Immediately after they recorded their album, Philosophy of the World, nearly every one of the thousand copies they had pressed disappeared. But, somehow, one of the ones that survived made it into the hands of somebody, some fledgling Xer I’d wager, who recognized the treasure for what it was. Soon the disc was being passed around and taped and those tapes got passed around and a small but virulent cult grew around this strange audio artifact. Eventually the cult grew big enough that they were able to rerelease the album. Finally, years later, the cult achieved critical mass, and articles about the Shaggs started showing up in places like the New Yorker. I stumbled across a Shaggs tribute album at Ameoba not too long ago and LA recently hosted a Shaggs musical. Clearly, some corner has been turned.
Although briefly intrigued, I could not bring myself to purchase the Shaggs tribute CD. Perhaps I should have, for the novelty of it, but I just can’t imagine real musicians being able to play the Shaggs convincingly. They couldn’t help but play together, and that would show up the banality of the songs.
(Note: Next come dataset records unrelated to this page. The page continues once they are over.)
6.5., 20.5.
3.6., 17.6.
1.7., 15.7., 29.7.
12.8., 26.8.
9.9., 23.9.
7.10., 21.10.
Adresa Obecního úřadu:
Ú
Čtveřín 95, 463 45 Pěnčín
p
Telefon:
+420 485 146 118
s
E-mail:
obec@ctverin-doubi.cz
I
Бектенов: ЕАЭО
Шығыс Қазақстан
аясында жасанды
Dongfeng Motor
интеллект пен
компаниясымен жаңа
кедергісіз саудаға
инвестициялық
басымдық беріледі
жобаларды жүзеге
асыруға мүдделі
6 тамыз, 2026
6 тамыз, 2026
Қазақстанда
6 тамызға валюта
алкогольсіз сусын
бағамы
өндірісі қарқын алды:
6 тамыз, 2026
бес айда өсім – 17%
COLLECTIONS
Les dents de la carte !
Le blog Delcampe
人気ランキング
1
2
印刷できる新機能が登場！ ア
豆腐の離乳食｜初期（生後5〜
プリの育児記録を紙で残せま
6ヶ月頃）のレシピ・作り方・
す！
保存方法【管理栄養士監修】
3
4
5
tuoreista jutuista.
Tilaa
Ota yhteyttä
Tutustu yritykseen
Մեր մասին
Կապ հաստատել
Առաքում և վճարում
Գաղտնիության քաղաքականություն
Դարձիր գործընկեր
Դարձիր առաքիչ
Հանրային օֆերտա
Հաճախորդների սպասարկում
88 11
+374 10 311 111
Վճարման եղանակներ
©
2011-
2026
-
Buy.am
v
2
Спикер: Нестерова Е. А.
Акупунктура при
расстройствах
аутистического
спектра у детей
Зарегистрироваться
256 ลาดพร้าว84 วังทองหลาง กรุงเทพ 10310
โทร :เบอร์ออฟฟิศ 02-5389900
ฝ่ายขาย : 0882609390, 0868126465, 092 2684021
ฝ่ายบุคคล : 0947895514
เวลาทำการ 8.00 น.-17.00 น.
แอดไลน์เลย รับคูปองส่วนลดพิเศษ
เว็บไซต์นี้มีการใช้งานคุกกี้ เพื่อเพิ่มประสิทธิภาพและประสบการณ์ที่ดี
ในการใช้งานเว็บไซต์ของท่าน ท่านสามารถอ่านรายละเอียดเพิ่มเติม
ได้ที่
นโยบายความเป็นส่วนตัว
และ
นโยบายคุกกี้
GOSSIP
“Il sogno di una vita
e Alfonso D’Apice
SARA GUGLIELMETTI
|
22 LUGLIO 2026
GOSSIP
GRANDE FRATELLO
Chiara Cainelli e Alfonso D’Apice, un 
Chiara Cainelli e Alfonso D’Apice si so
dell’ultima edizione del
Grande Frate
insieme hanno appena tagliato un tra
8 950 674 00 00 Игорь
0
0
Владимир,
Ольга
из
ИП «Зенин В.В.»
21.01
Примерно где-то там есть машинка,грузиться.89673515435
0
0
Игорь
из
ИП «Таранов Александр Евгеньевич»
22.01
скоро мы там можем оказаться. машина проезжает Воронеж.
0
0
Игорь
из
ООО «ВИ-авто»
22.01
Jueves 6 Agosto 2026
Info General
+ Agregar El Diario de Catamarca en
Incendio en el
The only way they could really do justice to the original sound of the Shaggs is if they recorded their parts in isolation, unable to hear what the other musicians were doing. But that would be cheating, for the glory of the Shaggs is that they were able to stand next to each other on stage or in the studio and somehow play these songs in this unearthly way.
Listen to this track, for example. An ode to their cat (?), My Pal Foot-Foot starts with the most rhythmically challenging drum solo I’ve ever heard. Starting a song with a long drum solo is ballsy enough, but playing that badly for that long is really quite an accomplishment. And somehow, the other girls know when to come in! It’s the most mystifying thing. They play almost together but not quite, almost in tune (well, not really) with some of the most awkward phrasing imaginable. It’s like animals from another planet who had never heard music before finding some instruments and banging away at them upside down.
For my obvious love of the Shaggs, I can only take them in very small doses. This song, the title track from their album, and the transplendant It’s Halloween are about all I need to hear of the Shaggs and, in fact, is just about all I can stand at one time. Perhaps, despite the great odds, there still burns a little hope in me. Perhaps being born right on the cusp of Boom and X has damaged my irony organ and kept me from truly embracing my generation’s destiny. Because for me, sometimes, the Shaggs are so bad that they’re just bad.